When Kevin McOlgan walked in the door at Riverside Brookfield High School in 1994, the school orchestra was down to only two members, a violinist and a piano player. There were just 31 students in the band and they struggled to play a recognizable version of the Star Spangled Banner. Many band members struggled to play scales.

McOlgan, who had taught for 12 years at a K-8 school in Joliet before taking a one-year sabbatical to start a Ph.D. program at the University of Michigan, knew he had a lot of work to do.

“I had left such strong young musicians and then came here, and the kids didn’t play as well,” McOlgan recalled in an interview last week.

Katie Pilson, who is now the band teacher at S.E. Gross Middle School in Brookfield, was a freshman band member at RBHS in 1994, and she remembers how McOlgan went about rebuilding the band.

“He was very enthusiastic, as he still is now,” Pilson said. “You could just tell that music was his life and he did everything he could to make it part of our lives as well.”

McOlgan has made the difficult decision to retire this year after 18 years at RBHS and 30 years in all as a band teacher. At RBHS he quickly went to work rebuilding the music program, recruiting students and making being in the band something to be proud of.

This year the marching band had 118 students, while the orchestra had 30 musicians. Both ensembles placed fifth in the Illinois High School Association music state finals. Graduates this year will be attending some of the finest music schools in the country, including the Eastman School of Music and the Oberlin Conservatory.

The love and admiration McOlgan’s students have for him was demonstrated last week at the music department annual awards night. In the middle of the evening, some 50 to 75 former band members marched into the RBHS gym playing “Seventy-Six Trombones” in tribute.

McOlgan choked up as his thanked his students, past and present.

“It’s been really an emotional and tumultuous time,” McOlgan said.

Last fall McOlgan, who had planned on retiring next year, was approached by District 208 Superintendent Kevin Skinkis and asked to consider retiring a year earlier than planned.

McOlgan, 54, wrestled with the decision but finally decided to accept a $25,000 buyout. He had two long meetings with Skinkis discussing the matter.

“This has been very difficult for me,” McOlgan said. “There have been so many changes that I’m just kind of rolling with it at this point. This came rather abruptly, and I had no plans to retire.”

McOlgan said he decided to retire this year to help start the transition to his protege and former student, James Baum, who graduated in 2003 and has taught at the school since 2007.

“I was concerned about the program sustaining quality, and I wanted to make sure that James Baum would be here to take over since he’s well-suited and highly qualified,” McOlgan said. “In my mind I was just thinking about the continuation of the program and my gut told me that was, at this point, the best thing to do.”
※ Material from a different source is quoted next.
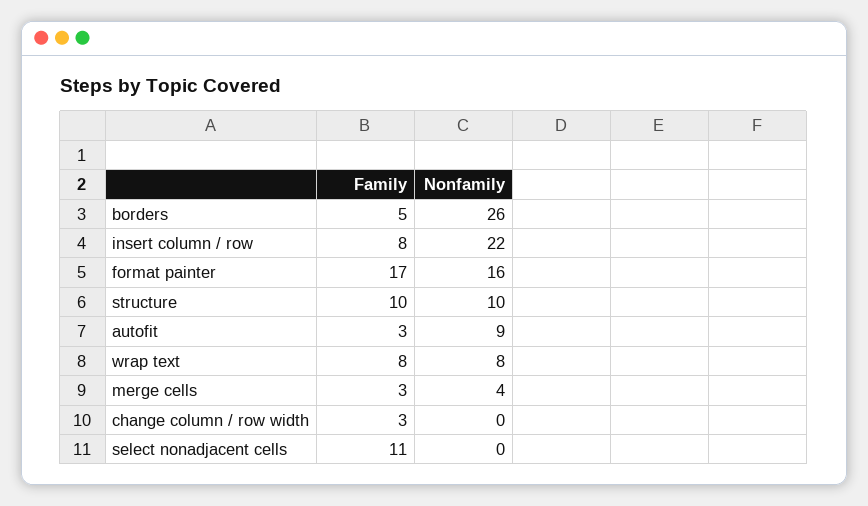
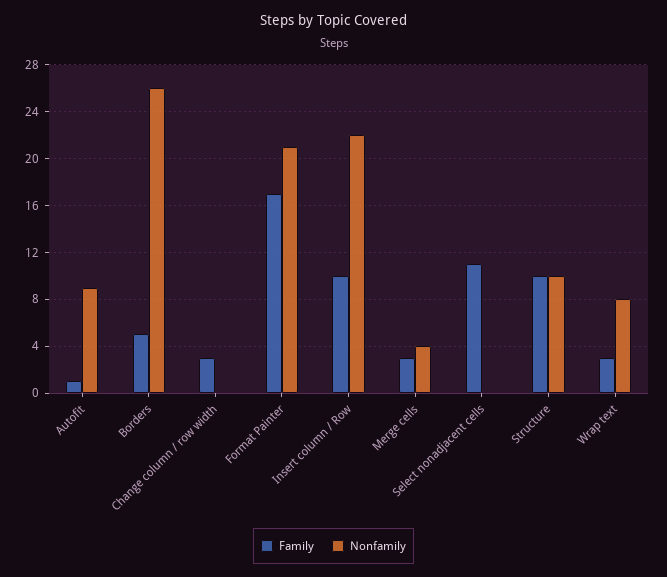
Family, insert column / row: 8 -> 10
Nonfamily, format painter: 16 -> 21
Family, autofit: 3 -> 1
Family, wrap text: 8 -> 3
Many band members and parents of band members have been concerned that McOlgan was being pushed out for budgetary reasons. Skinkis addressed the concern at the band awards night. He acknowledged that financial problems led to the effort to get teachers to retire earlier than planned, but made clear that McOlgan was welcome back on a part-time basis.

“There’s been a lot of concern that we’re trying to rush Kevin out or that we’re trying to dismiss the band program,” Skinkis said. “I want to put that to rest tonight. We have a .3 (FTE) band position next year. We’d like to encourage Kevin to apply for that. We would like to have Kevin around next year.”

The next afternoon McOlgan told the Landmark that he will apply for the part-time position. McOlgan has been offered the chance to teach the symphonic band class and one semester of fine arts survey while Baum teaches all the other instrumental music classes.

McOlgan must apply for the position and be formally hired for the part time position although that appears to be just a formality. And he knows that he will put in a lot more time, because the band is such a big part of his life.

“There is really no such thing as a part-time band position,” McOlgan said. “I’ll always find something to do – music selection, working individually with kids. I know it will be more than just the one or two classes a day.”

Baum was a fifth-grader when he starting taking private saxophone lessons from McOlgan. He played for him at RBHS and now has been his colleague on the faculty for five years.

“He’s one of the most caring individuals in the whole school,” Baum said. “He’s really had a big influence on my career path as well as many of my peers. My graduating class had at least five music education students who are all now teachers, in part, because of him.”

This story has been changed to correct where the band and orchestra finished at the IHSA state finals. They each finished fifth.